New York Passes Historic Right to Repair Bill

New York Passes Historic Right to Repair Bill

Precedent-setting law ushers in a new era of consumer rights

The world’s first comprehensive right to repair bill has finally been signed into law by New York Governor Kathy Hochul, over six months after it passed the legislature nearly unanimously. Huzzah!

This groundbreaking legislation will give consumers and independent shops equal access to the parts and information they need to fix electronic products. Manufacturers will no longer be able to limit part sales and documentation availability to their own repair services. Consumers will have more choice over how they repair their products.

“New York leads the nation again—today, the United States’ first right to repair bill, the Digital Fair Repair Act, was signed into law—putting consumers first, leveling the playing field for independent repair shops, and reducing our e-waste footprint on the environment,” said bill sponsor Assemblymember Patricia Fahy of Albany.

Representative Pat Fahy

This law will give New Yorkers more control over their electronic devices and make repairs more affordable. It’s also a win for the environment, reducing e-waste and helping advance the state’s plans to fight climate change.

iFixit CEO Kyle Wiens was thrilled: “This is a huge victory for consumers and a major step forward for the right to repair movement. New York has set a precedent for other states to follow, and I hope to see more states passing similar legislation in the near future.”

This law applies to virtually all electronic equipment that manufacturers can repair through existing service channels. The bill excludes some sectors such as appliances, security alarms, motor vehicles, medical devices, farm equipment, outdoor power equipment, power tools, industrial electrical equipment, and e-bikes. Many other states are considering Right to Repair legislation that would protect those product categories, including the powered wheelchair Right to Repair law that goes into effect in Colorado on January 1.

A New Hope

Gay Gordon-Byrne, New Yorker and Executive Director of the Repair Association, said, “This is a great day for New York and the world. New York has stood up to the biggest of the big tech oligarchs and delivered a resounding blow to block their repair monopolies. This war for repair access is being fought around the world, and this first victory is historic.”
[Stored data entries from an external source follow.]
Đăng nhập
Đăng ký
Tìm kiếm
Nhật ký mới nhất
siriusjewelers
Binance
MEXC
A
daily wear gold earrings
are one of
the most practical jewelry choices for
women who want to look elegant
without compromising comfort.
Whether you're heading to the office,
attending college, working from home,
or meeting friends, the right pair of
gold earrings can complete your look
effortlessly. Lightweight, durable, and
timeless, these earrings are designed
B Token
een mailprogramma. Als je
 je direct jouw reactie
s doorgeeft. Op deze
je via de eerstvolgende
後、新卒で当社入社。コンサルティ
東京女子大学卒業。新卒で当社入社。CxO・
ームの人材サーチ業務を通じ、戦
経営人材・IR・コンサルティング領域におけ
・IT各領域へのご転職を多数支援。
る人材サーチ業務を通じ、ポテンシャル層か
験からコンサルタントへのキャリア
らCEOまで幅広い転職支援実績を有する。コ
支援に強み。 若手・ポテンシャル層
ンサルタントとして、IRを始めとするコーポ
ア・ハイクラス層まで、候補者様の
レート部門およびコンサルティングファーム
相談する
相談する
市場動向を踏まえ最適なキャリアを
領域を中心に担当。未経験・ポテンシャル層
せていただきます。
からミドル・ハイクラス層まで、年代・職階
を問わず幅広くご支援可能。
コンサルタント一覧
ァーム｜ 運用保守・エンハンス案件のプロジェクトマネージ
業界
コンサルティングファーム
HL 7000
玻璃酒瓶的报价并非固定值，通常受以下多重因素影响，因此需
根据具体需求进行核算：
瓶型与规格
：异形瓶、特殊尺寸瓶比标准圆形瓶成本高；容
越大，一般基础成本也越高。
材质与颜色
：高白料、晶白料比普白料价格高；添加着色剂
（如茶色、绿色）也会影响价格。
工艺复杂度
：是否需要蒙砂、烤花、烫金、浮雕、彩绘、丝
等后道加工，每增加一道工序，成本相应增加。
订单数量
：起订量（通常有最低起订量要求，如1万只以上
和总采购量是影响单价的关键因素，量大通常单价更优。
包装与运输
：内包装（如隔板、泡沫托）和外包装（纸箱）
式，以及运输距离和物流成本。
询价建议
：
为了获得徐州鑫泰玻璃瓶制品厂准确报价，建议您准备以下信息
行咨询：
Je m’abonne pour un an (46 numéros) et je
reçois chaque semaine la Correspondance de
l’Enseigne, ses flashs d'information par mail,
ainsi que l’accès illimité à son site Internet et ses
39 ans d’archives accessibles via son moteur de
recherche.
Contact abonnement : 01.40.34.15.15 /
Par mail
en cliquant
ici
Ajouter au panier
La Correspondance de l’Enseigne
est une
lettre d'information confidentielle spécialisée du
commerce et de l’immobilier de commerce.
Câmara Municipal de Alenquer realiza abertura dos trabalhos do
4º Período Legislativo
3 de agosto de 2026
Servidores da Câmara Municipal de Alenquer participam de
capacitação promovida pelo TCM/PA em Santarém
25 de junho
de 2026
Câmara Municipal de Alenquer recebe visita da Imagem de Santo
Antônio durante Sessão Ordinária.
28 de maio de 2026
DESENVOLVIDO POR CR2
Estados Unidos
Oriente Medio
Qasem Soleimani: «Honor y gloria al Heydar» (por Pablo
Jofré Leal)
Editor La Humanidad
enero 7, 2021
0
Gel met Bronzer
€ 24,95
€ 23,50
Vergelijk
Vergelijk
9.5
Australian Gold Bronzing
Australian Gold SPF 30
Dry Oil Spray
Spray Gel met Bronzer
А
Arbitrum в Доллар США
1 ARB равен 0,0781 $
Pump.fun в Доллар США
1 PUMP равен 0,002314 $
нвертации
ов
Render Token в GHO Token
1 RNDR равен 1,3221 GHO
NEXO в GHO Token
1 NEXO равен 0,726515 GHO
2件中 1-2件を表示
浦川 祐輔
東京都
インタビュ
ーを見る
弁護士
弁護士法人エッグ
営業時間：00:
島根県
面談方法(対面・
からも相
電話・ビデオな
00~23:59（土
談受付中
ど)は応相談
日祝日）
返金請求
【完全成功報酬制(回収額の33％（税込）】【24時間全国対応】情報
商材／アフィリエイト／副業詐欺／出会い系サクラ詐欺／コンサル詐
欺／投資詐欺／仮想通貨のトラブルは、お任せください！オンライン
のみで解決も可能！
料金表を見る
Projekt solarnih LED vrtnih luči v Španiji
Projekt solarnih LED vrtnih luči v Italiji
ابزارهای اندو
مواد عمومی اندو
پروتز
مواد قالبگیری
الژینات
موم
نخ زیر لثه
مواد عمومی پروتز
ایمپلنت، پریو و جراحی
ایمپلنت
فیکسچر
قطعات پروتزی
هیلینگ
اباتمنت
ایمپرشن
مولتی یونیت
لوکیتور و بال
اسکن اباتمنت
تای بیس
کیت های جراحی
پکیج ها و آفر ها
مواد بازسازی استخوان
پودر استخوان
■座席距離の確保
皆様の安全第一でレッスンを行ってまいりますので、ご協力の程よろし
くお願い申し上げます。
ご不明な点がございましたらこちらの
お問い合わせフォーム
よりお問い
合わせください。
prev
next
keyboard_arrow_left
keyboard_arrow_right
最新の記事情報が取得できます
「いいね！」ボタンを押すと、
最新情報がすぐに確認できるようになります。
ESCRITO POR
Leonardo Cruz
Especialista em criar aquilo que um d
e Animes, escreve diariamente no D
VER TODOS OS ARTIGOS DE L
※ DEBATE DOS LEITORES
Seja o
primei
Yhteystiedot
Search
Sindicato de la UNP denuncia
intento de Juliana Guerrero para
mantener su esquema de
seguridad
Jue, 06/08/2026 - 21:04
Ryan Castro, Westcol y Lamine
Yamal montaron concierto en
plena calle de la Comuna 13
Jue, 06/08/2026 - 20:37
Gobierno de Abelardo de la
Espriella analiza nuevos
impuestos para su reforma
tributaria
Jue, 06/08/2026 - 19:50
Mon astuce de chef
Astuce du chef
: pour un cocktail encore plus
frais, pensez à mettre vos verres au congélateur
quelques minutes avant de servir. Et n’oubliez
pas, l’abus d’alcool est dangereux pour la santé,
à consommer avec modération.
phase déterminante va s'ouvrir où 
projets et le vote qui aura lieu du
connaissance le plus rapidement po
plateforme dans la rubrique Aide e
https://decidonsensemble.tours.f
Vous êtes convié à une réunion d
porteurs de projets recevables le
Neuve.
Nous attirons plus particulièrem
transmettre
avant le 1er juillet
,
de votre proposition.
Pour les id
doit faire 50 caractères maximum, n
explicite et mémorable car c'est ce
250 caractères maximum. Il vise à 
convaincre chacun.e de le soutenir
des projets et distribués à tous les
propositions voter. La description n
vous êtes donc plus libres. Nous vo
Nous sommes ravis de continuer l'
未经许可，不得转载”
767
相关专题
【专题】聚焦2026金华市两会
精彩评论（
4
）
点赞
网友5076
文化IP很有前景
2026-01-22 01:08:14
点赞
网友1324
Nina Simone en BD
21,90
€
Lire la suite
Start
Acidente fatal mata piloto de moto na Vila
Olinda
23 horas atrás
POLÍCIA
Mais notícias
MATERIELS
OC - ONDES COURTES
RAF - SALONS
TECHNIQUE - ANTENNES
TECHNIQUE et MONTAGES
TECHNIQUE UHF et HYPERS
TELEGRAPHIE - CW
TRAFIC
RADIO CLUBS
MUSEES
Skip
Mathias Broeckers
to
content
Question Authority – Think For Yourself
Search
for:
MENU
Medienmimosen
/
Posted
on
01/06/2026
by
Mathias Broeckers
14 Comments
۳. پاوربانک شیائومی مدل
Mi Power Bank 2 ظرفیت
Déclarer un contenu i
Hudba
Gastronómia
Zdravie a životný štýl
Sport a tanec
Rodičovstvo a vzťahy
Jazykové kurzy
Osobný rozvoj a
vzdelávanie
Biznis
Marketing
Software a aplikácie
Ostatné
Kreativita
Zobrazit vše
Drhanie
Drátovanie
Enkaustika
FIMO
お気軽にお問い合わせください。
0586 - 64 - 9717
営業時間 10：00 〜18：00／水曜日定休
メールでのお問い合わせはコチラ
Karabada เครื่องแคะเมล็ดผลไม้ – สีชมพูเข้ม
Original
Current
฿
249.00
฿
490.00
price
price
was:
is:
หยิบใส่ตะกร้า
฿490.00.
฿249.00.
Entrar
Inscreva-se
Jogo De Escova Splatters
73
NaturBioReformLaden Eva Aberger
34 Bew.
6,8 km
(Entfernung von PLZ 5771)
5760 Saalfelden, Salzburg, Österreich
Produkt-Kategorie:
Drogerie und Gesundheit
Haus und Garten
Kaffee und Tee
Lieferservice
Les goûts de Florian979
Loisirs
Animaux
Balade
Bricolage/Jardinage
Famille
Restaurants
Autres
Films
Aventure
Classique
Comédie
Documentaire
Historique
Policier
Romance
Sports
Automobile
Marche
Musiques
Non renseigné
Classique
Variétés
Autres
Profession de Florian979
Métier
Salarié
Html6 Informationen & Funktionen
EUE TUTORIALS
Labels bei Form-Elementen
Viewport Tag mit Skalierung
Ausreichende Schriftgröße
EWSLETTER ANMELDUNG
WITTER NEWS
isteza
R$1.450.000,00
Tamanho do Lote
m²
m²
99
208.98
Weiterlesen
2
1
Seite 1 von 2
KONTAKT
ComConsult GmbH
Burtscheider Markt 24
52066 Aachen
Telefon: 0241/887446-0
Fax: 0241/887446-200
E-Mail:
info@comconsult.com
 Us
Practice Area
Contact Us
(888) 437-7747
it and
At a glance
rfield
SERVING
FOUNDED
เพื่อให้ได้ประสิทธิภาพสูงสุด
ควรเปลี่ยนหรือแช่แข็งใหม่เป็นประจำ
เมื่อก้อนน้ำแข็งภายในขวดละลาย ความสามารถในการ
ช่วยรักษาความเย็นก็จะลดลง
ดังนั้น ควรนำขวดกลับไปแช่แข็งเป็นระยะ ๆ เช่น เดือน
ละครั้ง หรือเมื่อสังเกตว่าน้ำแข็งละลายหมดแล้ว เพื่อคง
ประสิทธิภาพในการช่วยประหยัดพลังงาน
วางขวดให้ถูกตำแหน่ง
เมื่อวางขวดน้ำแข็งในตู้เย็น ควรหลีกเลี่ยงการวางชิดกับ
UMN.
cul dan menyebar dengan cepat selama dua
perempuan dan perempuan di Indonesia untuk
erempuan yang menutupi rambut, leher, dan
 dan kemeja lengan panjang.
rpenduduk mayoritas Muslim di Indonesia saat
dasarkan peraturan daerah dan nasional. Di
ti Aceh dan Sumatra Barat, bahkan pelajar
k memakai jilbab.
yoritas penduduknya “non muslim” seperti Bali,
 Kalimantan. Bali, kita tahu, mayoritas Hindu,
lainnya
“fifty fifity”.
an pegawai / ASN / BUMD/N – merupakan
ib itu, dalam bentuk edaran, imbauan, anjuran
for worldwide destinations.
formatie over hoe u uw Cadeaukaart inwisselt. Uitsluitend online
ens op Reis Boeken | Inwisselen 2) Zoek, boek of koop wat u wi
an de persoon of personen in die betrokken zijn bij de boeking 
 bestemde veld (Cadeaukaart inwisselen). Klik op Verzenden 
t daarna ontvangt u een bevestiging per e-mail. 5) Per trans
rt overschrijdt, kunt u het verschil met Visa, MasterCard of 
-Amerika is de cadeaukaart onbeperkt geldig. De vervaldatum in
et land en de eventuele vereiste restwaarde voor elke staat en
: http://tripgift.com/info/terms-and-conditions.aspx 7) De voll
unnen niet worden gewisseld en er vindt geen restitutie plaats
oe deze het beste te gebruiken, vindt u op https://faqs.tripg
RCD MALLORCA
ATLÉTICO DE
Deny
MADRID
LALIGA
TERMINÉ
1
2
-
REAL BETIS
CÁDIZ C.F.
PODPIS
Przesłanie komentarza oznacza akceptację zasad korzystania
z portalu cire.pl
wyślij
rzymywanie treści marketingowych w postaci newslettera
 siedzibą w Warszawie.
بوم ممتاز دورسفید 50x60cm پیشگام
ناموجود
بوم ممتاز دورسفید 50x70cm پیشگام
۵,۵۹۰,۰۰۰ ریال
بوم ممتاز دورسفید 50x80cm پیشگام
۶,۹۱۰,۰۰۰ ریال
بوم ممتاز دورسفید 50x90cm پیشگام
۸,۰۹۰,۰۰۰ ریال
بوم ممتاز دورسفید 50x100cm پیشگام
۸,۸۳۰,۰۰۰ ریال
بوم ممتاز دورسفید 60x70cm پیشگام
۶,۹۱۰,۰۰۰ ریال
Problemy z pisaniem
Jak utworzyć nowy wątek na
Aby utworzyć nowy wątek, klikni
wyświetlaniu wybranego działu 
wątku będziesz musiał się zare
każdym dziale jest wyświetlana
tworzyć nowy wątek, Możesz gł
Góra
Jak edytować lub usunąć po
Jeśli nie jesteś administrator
She was especially appreciative of the coalition that made this happen. “Heartfelt thanks and congratulations to the bill sponsors, Assemblymember Pat Fahy and Senator Neil Breslin, Committee Chairs Senator Kevin Thomas and Assemblymember Nily Rozic for their commitment and leadership. This was a true coalition effort and proof that David can win against Goliath.” Rep. Pat Fahy, Senator Neil Breslin, and their staff overcame hugely powerful and aggressive opposition and achieved a major victory for their constituents and the world.

Louis Rossmann and Representative Pat Fahy

Nathan Proctor of PIRG was quick to praise the efforts of the grassroots repair network. “I am incredibly proud of our scrappy coalition of tinkerers, fixers, repair shops, DIYers, and consumer and environmental advocates which continues to stand up to the most powerful manufacturers in the world. We’re grateful for our terrific legislative champions, Asm. Pat Fahy and Sen. Neil Breslin. We will continue to push for Right to Repair because it’s an idea whose time has come.”

Some Challenges Remain

Although advocates are enthusiastic to see the nation’s first broad electronics Right to Repair law, the bill leaves room for improvement. After extensive lobbying by electronics manufacturers represented by TechNet, an industry lobbying association, Governor Hochul made a number of changes that weakened the language passed by the legislature. The revised language excludes enterprise electronics relied on by schools, hospitals, universities, and data centers. It also excludes products that consumers already own and applies only to newly manufactured devices. We expect other states to rapidly adopt legislation that closes these loopholes.

This law will benefit consumers all over the world, not just in New York. Manufacturers will not want to ignore the New York market–if New York State were an independent nation, it would rank as the tenth-largest economy in the world. There is precedent for local laws impacting global markets; when the French repairability index was implemented, some electronics manufacturers made repair manuals freely available online for the first time. Other environmentally-friendly laws in Europe have also benefited consumers around the world. The RohS directive is widely credited for removing lead from consumer electronics.

Similarly, we expect manufacturers to adapt quickly to apply the New York law nationwide by posting service documentation online and selling repair parts. So far this year, Apple, Google, Valve, and Samsung have rolled out parts programs that will help them comply with this new law.

This law will apply to all products sold after July 1, 2023.

We encourage all New Yorkers to take advantage of this new law and explore your options for repairing your electronic devices. And around the world, repair advocates must keep fighting to secure the Right to Repair for everything we own.